Common carriage is the basis of the Communications Act, that goes back hundreds and hundreds of year, to Britain and even before that, to the Roman Empire. There were three reasons why government got involved in the first place in imposing any kind of oversight over a common carriage.
- The first was market concentration. That is kind of the obvious one. It is the one most people point to today. The evidence, of course, is mixed. I would like to think there is room for more competition, particularly from spectrum-based offerings, but I think we're still not entirely sure if that is going to happen.
- The other two strands are much more interesting; public callings--that was the idea that public infrastructure uniquely is important to society, whether it's roads, bridges, railroads, or anything that transports things or in this case, communications, is of unique value and of unique interest to government policymakers because it enables so much on top of it.
There is also this idea that you are using public resources. When you're talking about wireless networks, of course, it's spectrum. When you are talking about the wireline side, it's rights of way, access to conduit, etc. Together that creates a public interest in broadband or in broadband infrastructure.
Again, not to say what that interest should look like, in terms of a regulatory outcome, but just to say we have a policy view that says, "We need to look at this; it's important to us."
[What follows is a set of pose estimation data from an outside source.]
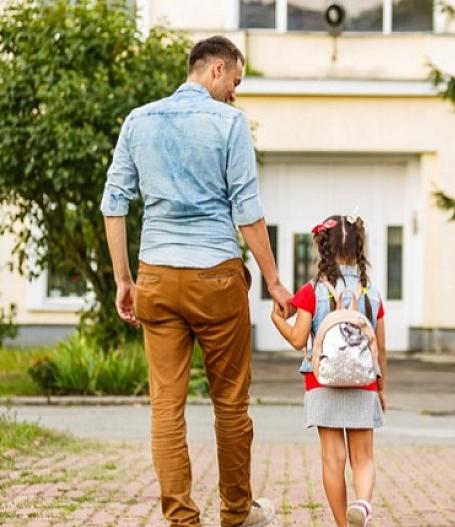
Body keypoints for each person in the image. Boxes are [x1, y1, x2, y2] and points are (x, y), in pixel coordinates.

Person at [101, 35, 292, 527]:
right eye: (235, 81)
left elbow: (113, 205)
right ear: (216, 70)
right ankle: (236, 514)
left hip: (157, 278)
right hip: (215, 278)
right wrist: (273, 282)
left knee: (166, 405)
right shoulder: (229, 123)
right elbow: (247, 212)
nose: (235, 92)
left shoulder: (137, 121)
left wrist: (125, 280)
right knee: (230, 402)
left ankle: (182, 520)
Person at [271, 215, 388, 527]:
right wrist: (382, 389)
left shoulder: (312, 290)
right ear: (360, 246)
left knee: (332, 460)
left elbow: (298, 339)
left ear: (324, 246)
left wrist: (277, 320)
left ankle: (342, 524)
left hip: (321, 381)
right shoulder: (371, 291)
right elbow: (381, 349)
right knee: (363, 458)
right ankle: (362, 504)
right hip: (364, 383)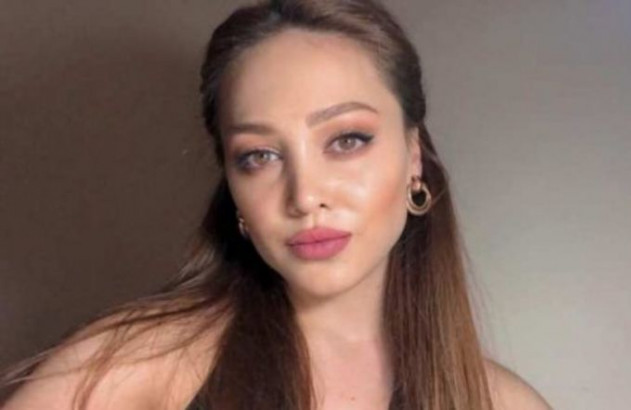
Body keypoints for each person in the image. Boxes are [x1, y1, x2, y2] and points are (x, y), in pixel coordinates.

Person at [1, 0, 552, 409]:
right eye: (259, 156)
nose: (305, 195)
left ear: (413, 155)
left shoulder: (500, 402)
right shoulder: (149, 359)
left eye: (347, 140)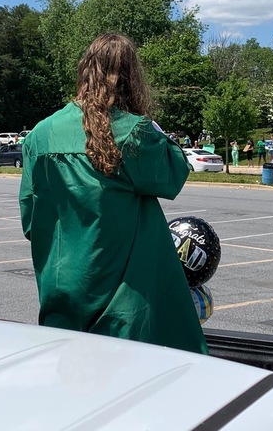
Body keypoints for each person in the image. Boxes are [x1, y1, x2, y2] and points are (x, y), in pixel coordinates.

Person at [19, 32, 207, 355]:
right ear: (132, 80)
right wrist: (149, 123)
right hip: (127, 312)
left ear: (84, 71)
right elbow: (176, 171)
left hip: (62, 302)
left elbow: (30, 223)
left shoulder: (39, 137)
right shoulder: (133, 133)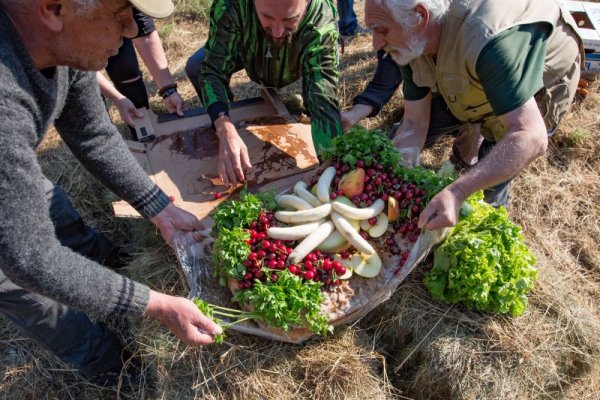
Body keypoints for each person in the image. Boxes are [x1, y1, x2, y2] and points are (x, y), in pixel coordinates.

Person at [0, 0, 221, 389]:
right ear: (53, 9)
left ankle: (103, 262)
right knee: (31, 294)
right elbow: (29, 257)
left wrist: (159, 208)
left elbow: (93, 134)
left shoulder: (66, 43)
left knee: (55, 209)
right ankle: (111, 366)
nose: (133, 32)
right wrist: (153, 304)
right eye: (120, 17)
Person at [364, 0, 583, 230]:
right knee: (449, 113)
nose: (376, 44)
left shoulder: (488, 40)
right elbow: (414, 123)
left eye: (382, 30)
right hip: (475, 64)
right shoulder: (411, 40)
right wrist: (393, 173)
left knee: (484, 196)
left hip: (539, 76)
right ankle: (464, 158)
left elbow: (530, 135)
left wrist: (459, 190)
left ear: (420, 16)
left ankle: (490, 215)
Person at [185, 0, 342, 187]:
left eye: (289, 19)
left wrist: (331, 165)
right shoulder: (231, 5)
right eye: (266, 17)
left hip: (298, 53)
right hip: (248, 48)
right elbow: (213, 71)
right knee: (196, 67)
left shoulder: (322, 21)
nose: (277, 31)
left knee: (316, 105)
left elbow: (323, 97)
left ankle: (296, 106)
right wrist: (224, 127)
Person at [97, 7, 185, 134]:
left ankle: (143, 133)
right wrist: (116, 98)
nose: (131, 31)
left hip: (105, 16)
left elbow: (142, 27)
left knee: (127, 69)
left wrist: (168, 90)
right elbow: (78, 70)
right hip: (70, 37)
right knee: (87, 98)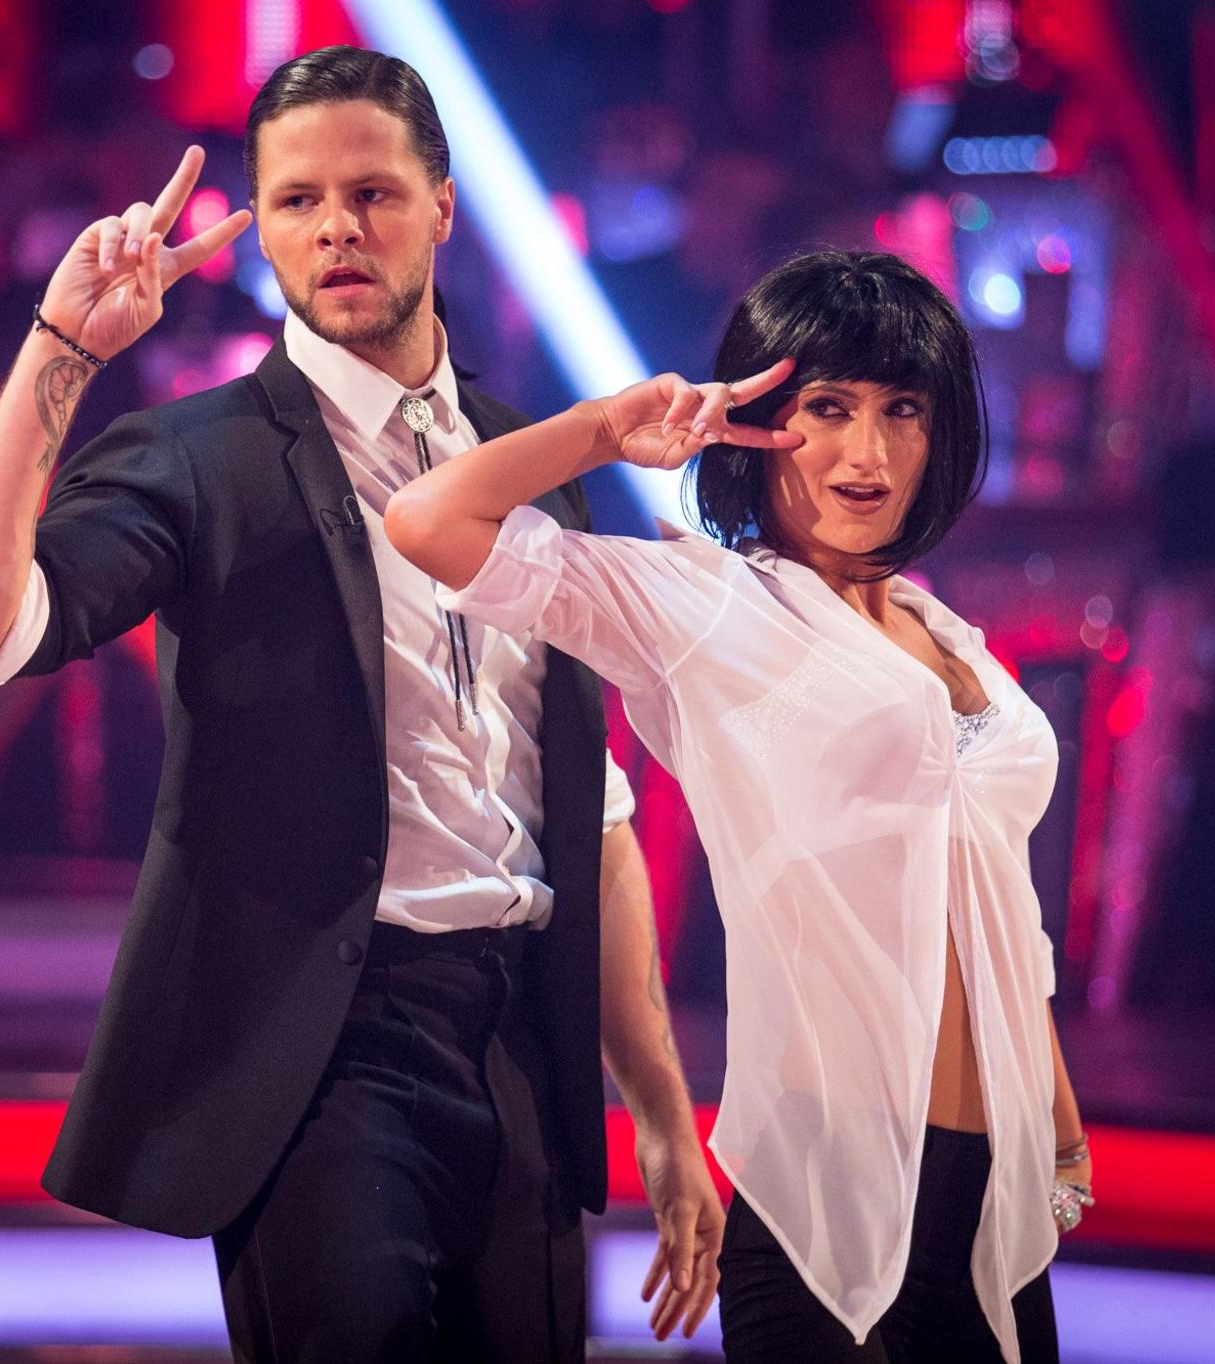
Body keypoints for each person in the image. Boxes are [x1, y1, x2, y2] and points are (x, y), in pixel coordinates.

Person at [0, 45, 722, 1362]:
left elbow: (597, 822)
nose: (336, 226)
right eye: (296, 201)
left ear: (445, 206)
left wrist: (670, 1123)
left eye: (374, 192)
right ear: (264, 229)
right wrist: (60, 354)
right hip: (323, 1051)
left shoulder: (539, 471)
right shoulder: (192, 458)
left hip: (520, 1043)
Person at [386, 250, 1092, 1364]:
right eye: (827, 407)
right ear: (761, 419)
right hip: (831, 1185)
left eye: (900, 410)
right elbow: (427, 521)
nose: (865, 451)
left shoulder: (947, 632)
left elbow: (999, 903)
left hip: (1000, 1192)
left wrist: (1057, 1137)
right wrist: (611, 428)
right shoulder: (707, 606)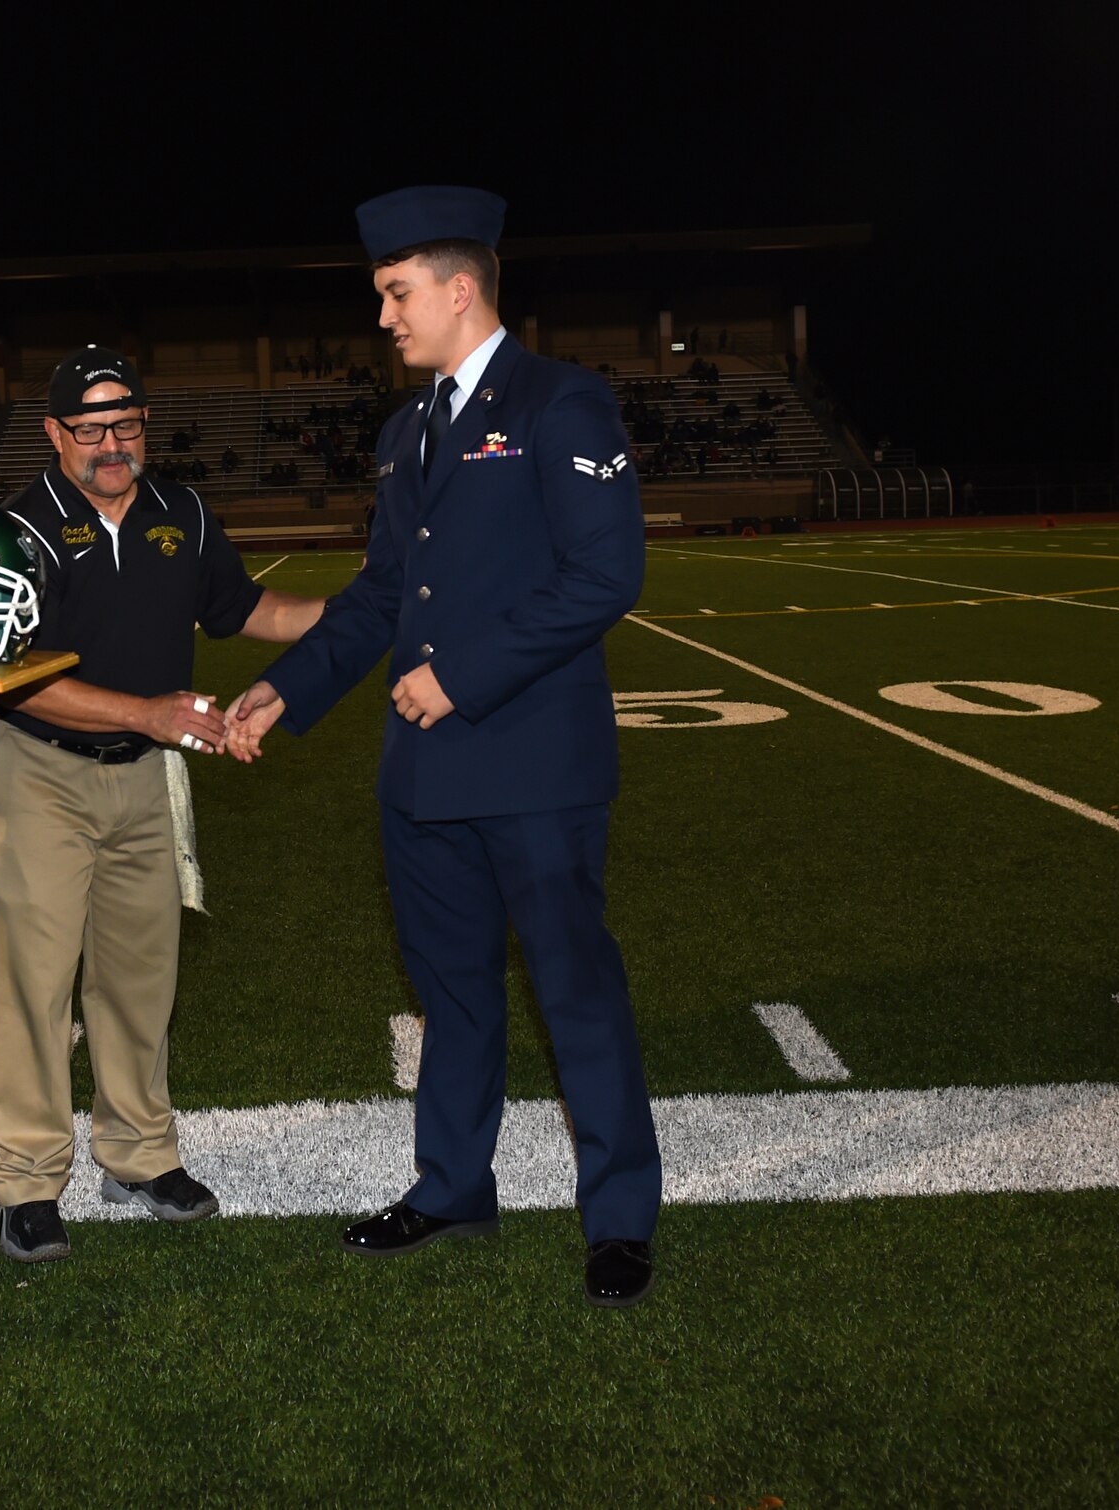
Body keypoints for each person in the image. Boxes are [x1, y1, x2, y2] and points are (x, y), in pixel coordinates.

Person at [226, 186, 662, 1308]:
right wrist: (287, 687)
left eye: (395, 292)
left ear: (458, 290)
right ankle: (452, 1184)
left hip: (533, 768)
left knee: (574, 991)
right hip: (420, 779)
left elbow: (604, 577)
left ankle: (617, 1217)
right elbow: (379, 597)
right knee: (451, 996)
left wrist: (462, 675)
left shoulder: (561, 403)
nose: (383, 316)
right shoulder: (402, 430)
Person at [0, 346, 324, 1263]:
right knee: (36, 980)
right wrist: (152, 712)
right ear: (53, 433)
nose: (110, 446)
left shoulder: (183, 511)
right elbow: (10, 683)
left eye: (125, 426)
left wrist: (362, 612)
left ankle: (136, 1153)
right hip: (40, 769)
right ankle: (26, 1176)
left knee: (140, 977)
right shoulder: (20, 526)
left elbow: (246, 608)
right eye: (88, 430)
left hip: (144, 773)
- It's the idea of bailment, which is voluntarily holding yourself out as providing something. You had a duty of care if you called yourself an innkeeper. Once you assumed that role, the duty of care was assigned to you. One could say the same thing in the case of a broadband provider. Once you voluntarily agree to provide Internet access to your customer, you have to provide it and perhaps in a certain way and in a certain manner.
Finally, competition law is necessary but not sufficient. It doesn't account for many of these positive spillovers or this notion of infrastructure being given unique value to policy makers".